For this problem, let $f$ be a mapping defined on a neighborhood of $0$ in $\mathbb{R}^n$ to $\mathbb{R}^n$ such that $f(0) = 0$. Denote by $\overline{B_r}$ the closed ball of radius $r$ centered at the origin. Assume that there exists a $\delta > 0$ such that $f(x) - x$ is Lipschitz continuous on $\overline{B_{\delta}}$ with Lipschitz constant less than $\frac{1}{2}$. That is, $\lVert f(x) - x - f(y) + y\rVert \leq c\lVert x - y\rVert$ for some $c < \frac{1}{2}$ for all $x,y$ in $\overline{B_{\delta}}$.
Show that $f$ is injective on $\overline{B_{\delta}}$
Prove that the image under $f$ of $\overline{B_{\delta}}$ contains $\overline{B_{\frac{\delta}{2}}}$ (Hint: show that for $y\in\overline{B_{\frac{\delta}{2}}}$, the map $g_y(x) = y + x - f(x)$ takes $\overline{B_{\delta}}$ to itself and has a fixed point.)
Conclude that $f$ has a continuous inverse on some domain containing $\overline{B_{\frac{\delta}{2}}}$
I have shown 1 and 2 but I can't figure out 3.

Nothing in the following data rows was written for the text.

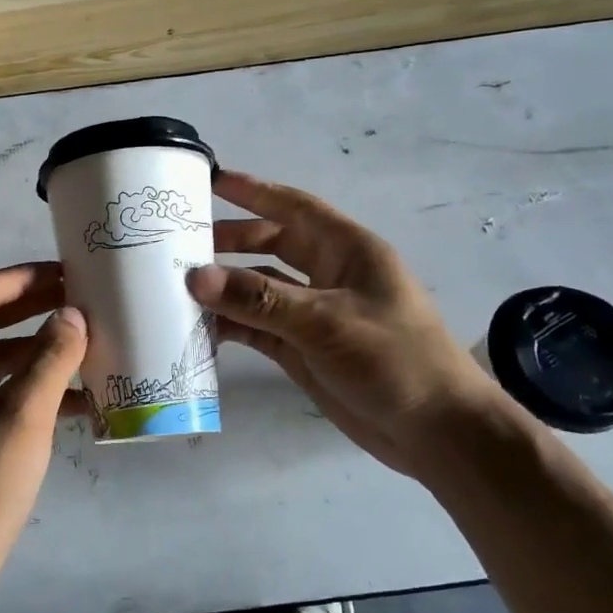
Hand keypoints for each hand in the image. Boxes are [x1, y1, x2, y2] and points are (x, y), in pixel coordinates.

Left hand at [0, 262, 86, 611]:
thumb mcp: (23, 419)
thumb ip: (50, 359)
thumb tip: (72, 314)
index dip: (22, 278)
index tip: (66, 273)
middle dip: (31, 309)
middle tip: (79, 299)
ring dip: (34, 349)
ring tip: (83, 342)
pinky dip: (26, 387)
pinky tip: (73, 398)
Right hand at [188, 170, 512, 480]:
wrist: (436, 433)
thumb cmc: (394, 360)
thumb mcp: (325, 322)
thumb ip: (258, 299)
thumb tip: (194, 276)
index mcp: (346, 250)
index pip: (293, 208)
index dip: (253, 191)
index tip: (211, 179)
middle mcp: (327, 274)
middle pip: (269, 245)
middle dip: (228, 241)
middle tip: (179, 243)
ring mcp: (313, 314)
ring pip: (258, 288)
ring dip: (224, 288)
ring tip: (176, 286)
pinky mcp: (302, 349)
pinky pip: (257, 327)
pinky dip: (230, 325)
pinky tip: (198, 327)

By 2. we have $\overline{B_{\frac{\delta}{2}}} \subset f(\overline{B_{\delta}})$. Then by 1. $f:\overline{B_{\delta}} \to f(\overline{B_{\delta}})$ is bijectice. So there is $f^{-1}:f(\overline{B_{\delta}}) \to \overline{B_{\delta}}$ inverse of $f$. Now, for every $x,y \in \overline{B_{\delta}}$ $$ ||f(x)-f(y)||=||f(x)-x-f(y)+y + (x-y)|| \leq ||f(x)-x-f(y)+y|| + ||x-y||. $$ Then $||f(x)-f(y)||\leq (c+1)||x-y||$ for all $x,y \in \overline{B_{\delta}}$. So $f:\overline{B_{\delta}} \to f(\overline{B_{\delta}})$ is continuous. But a continuous invertible function with compact domain has continuous inverse(Try to check this). Since $\overline{B_{\delta}}$ is compact we have that $f$ has a continuous invertible function on $f(\overline{B_{\delta}})$ that contains $\overline{B_{\frac{\delta}{2}}}$.